Así es, fueron los franceses quienes lo llamaron pomme d’amour, es decir, “manzana del amor”. Y puede que lo llamaron así, por que algunos herbolarios atribuyeron al tomate propiedades afrodisíacas.
Ahora bien, el tomate no siempre fue bien aceptado, aunque para el siglo XV, tenía una buena reputación en México, pronto obtuvo mala fama en Europa. Y todo comenzó cuando los botánicos del viejo continente incluyeron la tomatera en la familia de las solanáceas: la misma a la que pertenece la belladona, planta sumamente venenosa. Por otro lado, las hojas de la tomatera despedían un fuerte olor, y resultó que eran tóxicas.
Por fortuna, los italianos, que en el siglo XVI habían dado el nombre de pomodoro (manzana dorada) al tomate, fueron más prácticos.
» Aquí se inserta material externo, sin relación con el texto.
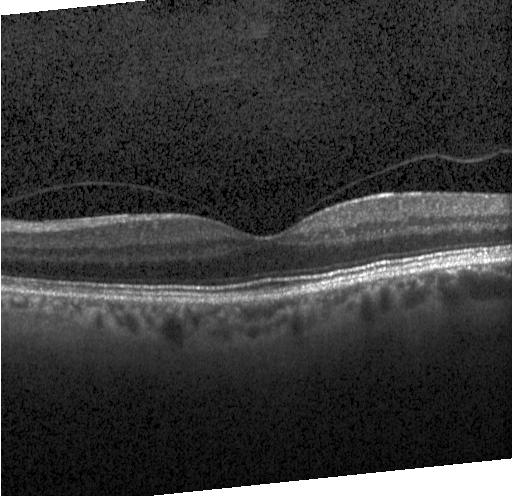
Heidelberg Spectralis OCT system · spectral-domain optical coherence tomography · OCT B-scan — Neither choroidal neovascularization, diabetic macular edema, nor drusen.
Para comienzos del siglo XVII, los tomates se habían convertido en alimento popular del país, donde el clima soleado favoreció su cultivo. No obstante, casi doscientos años después, los horticultores del norte de Europa seguían sin dejarse convencer y los cultivaban con fines medicinales o simplemente decorativos.
Las antiguas dudas se disiparon cuando la gente empezó a probar el fruto; a partir de ese momento se popularizó su cultivo. Para la década de 1870 podían comprarse en Nueva York tomates frescos de California, gracias al nuevo ferrocarril transcontinental. Décadas antes se había inaugurado en la ciudad italiana de Nápoles la primera pizzería, con lo que se disparó la demanda del tomate.
Y durante el siglo XX, un creciente mercado de sopas, jugos y salsas de tomate —por no mencionar la popular pizza— convirtió al tan difamado tomate en el fruto más popular de la Tierra. Y aunque el tomate no sea la “manzana del amor”, lo cierto es que tiene enamorado a todo el mundo.